Task:
Your answer should consist of each line below that contains the string "input".

Records contained in a dataset
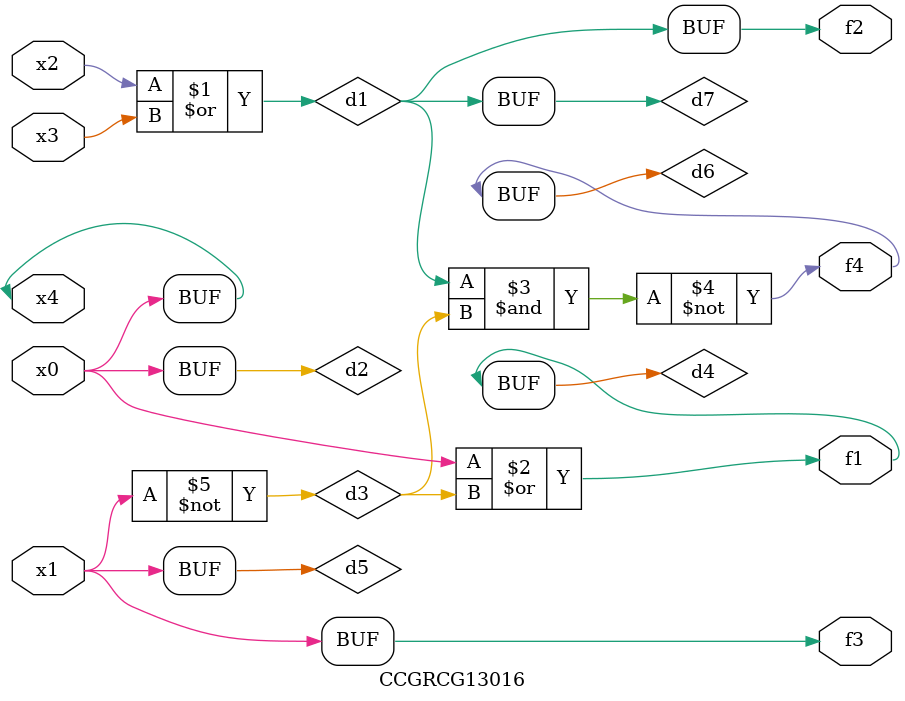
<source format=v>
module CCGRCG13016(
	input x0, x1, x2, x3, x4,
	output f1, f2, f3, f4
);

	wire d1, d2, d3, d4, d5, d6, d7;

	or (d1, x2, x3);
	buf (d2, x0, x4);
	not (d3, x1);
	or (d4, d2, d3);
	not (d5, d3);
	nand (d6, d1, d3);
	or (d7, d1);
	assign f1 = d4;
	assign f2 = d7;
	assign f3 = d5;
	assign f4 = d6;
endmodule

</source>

---

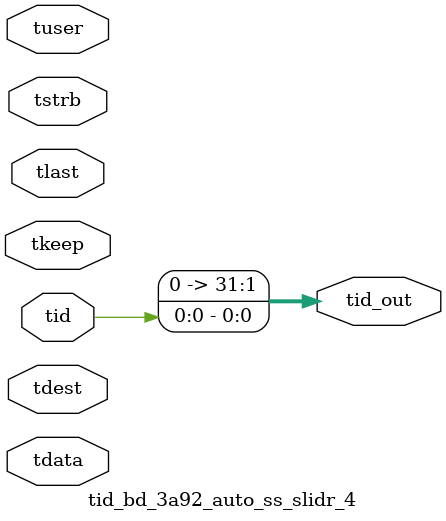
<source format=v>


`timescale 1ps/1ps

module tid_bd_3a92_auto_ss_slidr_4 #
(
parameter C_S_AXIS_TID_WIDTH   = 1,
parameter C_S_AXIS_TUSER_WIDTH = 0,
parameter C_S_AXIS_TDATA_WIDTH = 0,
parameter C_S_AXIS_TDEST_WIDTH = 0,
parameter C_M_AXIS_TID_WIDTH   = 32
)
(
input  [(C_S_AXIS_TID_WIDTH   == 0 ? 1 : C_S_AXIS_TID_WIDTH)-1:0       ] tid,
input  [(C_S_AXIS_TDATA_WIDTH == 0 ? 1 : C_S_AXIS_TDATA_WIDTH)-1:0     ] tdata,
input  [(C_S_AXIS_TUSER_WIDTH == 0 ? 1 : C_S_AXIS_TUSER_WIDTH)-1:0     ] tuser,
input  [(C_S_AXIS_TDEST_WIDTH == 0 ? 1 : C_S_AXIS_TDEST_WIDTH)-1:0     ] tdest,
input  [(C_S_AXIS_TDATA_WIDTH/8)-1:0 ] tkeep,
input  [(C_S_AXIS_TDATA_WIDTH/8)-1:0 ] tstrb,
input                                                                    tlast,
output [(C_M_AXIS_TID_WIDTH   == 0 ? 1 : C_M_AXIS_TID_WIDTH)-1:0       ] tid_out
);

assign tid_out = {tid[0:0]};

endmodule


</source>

* * *

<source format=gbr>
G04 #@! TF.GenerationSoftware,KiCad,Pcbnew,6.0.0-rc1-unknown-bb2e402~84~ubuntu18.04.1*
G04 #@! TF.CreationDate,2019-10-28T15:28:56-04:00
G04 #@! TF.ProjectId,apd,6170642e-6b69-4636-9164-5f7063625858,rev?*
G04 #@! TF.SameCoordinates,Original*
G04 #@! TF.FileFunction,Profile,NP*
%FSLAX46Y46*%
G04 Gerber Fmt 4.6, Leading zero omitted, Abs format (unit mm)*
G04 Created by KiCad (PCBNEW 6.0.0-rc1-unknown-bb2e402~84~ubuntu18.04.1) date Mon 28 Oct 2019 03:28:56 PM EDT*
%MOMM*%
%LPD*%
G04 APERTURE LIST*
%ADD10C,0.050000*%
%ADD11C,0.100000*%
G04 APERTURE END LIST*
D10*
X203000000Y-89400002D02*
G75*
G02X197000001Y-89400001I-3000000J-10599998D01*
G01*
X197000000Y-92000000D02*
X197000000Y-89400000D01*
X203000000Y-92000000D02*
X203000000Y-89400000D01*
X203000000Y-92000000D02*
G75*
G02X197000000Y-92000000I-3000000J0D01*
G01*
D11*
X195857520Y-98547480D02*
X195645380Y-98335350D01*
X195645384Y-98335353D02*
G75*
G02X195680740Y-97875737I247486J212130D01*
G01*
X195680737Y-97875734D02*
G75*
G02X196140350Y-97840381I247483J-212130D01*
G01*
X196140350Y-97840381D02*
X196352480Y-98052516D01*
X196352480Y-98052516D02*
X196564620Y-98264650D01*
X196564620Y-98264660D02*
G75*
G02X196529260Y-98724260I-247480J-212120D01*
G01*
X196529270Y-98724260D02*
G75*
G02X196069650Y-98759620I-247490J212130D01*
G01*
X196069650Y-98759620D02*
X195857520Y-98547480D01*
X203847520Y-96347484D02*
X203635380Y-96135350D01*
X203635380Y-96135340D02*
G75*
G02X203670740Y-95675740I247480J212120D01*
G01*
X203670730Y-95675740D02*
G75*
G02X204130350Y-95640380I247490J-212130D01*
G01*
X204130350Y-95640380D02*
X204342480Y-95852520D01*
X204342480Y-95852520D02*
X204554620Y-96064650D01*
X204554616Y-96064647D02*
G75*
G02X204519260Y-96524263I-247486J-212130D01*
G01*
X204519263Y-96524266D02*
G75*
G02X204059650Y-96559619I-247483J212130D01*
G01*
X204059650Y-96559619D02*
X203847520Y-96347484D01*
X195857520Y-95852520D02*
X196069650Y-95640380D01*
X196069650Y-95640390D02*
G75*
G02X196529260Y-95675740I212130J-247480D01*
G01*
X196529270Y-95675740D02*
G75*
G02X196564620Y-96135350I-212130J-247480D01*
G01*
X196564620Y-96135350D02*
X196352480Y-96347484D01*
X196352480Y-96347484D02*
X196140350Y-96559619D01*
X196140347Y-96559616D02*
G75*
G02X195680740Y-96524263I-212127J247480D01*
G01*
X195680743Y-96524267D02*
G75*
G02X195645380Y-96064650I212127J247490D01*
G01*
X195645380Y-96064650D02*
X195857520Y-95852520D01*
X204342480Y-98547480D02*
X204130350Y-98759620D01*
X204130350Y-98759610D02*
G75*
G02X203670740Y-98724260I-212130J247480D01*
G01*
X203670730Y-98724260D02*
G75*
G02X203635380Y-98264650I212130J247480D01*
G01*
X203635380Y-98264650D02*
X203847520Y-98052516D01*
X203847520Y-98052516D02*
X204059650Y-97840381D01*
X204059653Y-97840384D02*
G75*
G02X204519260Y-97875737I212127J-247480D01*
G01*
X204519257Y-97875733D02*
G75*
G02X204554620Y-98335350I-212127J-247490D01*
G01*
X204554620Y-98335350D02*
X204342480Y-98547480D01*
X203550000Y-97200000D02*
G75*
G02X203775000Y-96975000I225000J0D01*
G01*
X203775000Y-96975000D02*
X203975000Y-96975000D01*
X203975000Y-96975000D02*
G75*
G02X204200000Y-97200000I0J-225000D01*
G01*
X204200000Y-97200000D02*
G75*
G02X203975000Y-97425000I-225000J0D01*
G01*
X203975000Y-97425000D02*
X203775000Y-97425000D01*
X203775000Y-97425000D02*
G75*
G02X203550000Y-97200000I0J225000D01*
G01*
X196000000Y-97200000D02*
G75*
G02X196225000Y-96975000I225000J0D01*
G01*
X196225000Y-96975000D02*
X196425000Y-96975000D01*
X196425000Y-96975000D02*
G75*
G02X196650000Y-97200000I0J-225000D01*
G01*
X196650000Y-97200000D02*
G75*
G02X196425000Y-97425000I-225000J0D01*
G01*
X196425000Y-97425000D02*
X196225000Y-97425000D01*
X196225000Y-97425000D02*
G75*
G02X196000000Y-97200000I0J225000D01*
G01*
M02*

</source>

Task answer:
	input x0, x1, x2, x3, x4,
input  [(C_S_AXIS_TID_WIDTH   == 0 ? 1 : C_S_AXIS_TID_WIDTH)-1:0       ] tid,
input  [(C_S_AXIS_TDATA_WIDTH == 0 ? 1 : C_S_AXIS_TDATA_WIDTH)-1:0     ] tdata,
input  [(C_S_AXIS_TUSER_WIDTH == 0 ? 1 : C_S_AXIS_TUSER_WIDTH)-1:0     ] tuser,
input  [(C_S_AXIS_TDEST_WIDTH == 0 ? 1 : C_S_AXIS_TDEST_WIDTH)-1:0     ] tdest,
input  [(C_S_AXIS_TDATA_WIDTH/8)-1:0 ] tkeep,
input  [(C_S_AXIS_TDATA_WIDTH/8)-1:0 ] tstrb,
input                                                                    tlast,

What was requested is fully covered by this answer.